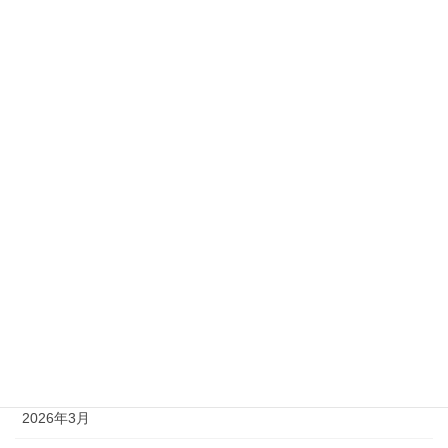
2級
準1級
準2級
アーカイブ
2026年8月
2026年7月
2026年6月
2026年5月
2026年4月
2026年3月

┄┄┄┄┄┄

• **Work task**
Make an exact copy of the listing above. Do not include the pictures.

• **Exercise output**
2級
準1級
準2級
アーカイブ
2026年8月
2026年7月
2026年6月
2026年5月
2026年4月
2026年3月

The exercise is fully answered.